Die Serie erzählt einerseits vom politischen Ehrgeiz, dem Geschlechterkampf und dem kalten Krieg im All - andererseits von persönlichen Schicksalen. Und auch die in den USA seit zwei Jahren sehr akute Debatte über Einwanderung ist anfangs noch recht zusammenhanglos, später mit größerer Bedeutung eingebunden in die Geschichte von "For all mankind". Vornehmlich US-Kritiker sind ganz verliebt in "For all mankind". Eine Begeisterung, die ich nicht ganz teilen kann. Die vielversprechende Fragestellung "Was wäre wenn?" kann Ausgangspunkt für dramatische alternative Realitäten sein, wie etwa bei Amazons "The Man in the High Castle".
Die Besetzung von "For All Mankind" bei der Premiere in Los Angeles. Von links nach rechts: Jodi Balfour, Joel Kinnaman, Sarah Jones, Michael Dorman, Wrenn Schmidt, Shantel VanSanten.
Im Falle des Apple Originals entfaltet die spannende Ausgangslage jedoch wohl nur dann seine volle Dramatik, wenn es auf die enorm tiefsitzende Rivalität von USA und Russland trifft. "For all mankind" packt Amerika bei seiner Ehre, demütigt mit dem Sieg der Russen um den ersten Mann auf dem Mond und erzählt dann eine klassische amerikanische Heldengeschichte mit Rückschlägen und überraschenden Erfolgen.

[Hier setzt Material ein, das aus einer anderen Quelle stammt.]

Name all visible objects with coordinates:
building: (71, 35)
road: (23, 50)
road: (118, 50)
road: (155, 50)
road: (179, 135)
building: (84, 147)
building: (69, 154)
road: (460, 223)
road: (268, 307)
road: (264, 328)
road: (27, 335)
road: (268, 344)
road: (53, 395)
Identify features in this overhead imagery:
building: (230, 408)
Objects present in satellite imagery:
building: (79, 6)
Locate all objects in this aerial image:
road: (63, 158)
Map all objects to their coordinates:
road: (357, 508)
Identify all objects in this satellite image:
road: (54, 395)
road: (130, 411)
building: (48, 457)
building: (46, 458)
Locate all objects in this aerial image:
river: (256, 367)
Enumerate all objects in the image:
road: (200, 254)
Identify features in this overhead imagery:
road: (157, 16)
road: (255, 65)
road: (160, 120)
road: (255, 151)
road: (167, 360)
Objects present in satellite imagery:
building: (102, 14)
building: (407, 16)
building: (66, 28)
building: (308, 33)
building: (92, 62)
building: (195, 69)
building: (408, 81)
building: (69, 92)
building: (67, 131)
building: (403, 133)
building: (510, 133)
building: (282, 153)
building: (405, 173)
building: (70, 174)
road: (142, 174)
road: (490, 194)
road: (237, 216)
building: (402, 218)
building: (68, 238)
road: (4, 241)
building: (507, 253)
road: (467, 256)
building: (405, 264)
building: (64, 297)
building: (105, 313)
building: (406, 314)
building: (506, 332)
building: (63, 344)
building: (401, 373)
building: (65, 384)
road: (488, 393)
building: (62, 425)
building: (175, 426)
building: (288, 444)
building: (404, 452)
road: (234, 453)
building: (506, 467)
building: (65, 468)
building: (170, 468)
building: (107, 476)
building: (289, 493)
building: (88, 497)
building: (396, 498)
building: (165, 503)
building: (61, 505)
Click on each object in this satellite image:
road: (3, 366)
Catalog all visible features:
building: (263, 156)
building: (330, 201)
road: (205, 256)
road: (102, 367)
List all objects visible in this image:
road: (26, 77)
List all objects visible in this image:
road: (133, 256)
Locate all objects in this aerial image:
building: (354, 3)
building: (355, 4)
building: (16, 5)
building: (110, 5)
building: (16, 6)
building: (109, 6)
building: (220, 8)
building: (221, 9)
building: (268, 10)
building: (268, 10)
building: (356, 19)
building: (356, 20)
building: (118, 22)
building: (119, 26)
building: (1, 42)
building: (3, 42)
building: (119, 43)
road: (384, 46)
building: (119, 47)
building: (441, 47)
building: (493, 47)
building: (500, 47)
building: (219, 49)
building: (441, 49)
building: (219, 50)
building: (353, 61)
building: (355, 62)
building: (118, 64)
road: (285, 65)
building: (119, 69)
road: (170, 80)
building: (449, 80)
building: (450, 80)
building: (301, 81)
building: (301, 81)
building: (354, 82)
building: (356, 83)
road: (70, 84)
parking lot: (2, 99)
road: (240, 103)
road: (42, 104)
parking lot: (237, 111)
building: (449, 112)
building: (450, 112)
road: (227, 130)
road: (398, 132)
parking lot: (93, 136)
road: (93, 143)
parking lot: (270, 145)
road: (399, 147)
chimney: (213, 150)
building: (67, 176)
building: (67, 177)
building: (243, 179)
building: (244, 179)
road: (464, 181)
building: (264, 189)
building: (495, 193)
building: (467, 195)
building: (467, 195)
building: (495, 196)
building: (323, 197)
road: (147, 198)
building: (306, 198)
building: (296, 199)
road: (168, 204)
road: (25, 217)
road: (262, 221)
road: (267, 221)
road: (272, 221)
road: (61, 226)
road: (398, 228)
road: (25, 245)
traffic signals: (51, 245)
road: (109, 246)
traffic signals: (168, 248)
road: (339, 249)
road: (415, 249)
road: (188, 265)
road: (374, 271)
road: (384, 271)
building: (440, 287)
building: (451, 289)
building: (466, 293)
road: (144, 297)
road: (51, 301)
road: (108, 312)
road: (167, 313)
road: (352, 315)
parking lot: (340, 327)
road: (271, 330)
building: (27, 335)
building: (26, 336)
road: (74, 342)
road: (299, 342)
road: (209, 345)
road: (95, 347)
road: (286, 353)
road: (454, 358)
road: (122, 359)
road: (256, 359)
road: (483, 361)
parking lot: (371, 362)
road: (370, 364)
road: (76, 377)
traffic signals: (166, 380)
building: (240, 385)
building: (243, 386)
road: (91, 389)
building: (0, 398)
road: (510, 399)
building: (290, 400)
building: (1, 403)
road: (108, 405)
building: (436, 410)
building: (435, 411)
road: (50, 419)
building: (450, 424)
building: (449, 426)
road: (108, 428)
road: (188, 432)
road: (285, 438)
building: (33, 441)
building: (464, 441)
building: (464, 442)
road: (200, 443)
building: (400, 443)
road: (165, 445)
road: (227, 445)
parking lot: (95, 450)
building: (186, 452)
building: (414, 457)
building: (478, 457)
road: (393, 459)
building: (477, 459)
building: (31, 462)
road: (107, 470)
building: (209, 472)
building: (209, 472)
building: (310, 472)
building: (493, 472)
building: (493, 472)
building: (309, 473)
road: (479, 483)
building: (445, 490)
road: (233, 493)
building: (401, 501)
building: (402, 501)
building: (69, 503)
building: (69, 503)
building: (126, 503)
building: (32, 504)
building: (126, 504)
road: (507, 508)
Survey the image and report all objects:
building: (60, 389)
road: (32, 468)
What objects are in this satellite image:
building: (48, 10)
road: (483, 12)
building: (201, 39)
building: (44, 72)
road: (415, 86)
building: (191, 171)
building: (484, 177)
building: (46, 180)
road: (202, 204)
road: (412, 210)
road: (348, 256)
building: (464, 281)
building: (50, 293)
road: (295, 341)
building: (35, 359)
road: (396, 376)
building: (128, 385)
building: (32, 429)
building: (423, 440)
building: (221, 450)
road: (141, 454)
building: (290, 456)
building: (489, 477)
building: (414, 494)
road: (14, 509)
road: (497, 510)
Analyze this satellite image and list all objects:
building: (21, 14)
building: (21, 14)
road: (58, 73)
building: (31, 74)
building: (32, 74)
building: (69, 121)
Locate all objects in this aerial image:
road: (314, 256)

Das schaut man durchaus gerne, ist aber weniger außergewöhnlich als man es hätte denken können. Die Serie eint insofern etwas mit "The Morning Show": Beide erzählen vergleichsweise konventionell.
Es ist interessant, wie dies der einen Serie vorgeworfen wird, "For all mankind" jedoch offenbar den amerikanischen Nerv empfindlich trifft und aus der Perspektive "Was wäre, wenn wir verloren hätten" vornehmlich das US-amerikanische Publikum anstachelt, zu erfahren ob die eigenen Leute - die Guten aus Sicht der USA - das Duell im All gewinnen werden. Aber gut: Diese Art des zu Entertainment gewordenen Patriotismus funktionierte schon in genügend Hollywood-Filmen der vergangenen Jahrzehnte, die auch international ein Erfolg wurden. Daher wird auch „For all mankind“ seine Fans in aller Welt finden. Dass die Serie von Ronald D. Moore jedoch die mit weitem Abstand beste Produktion der vier ersten Apple Originals sei, darf man in Frage stellen.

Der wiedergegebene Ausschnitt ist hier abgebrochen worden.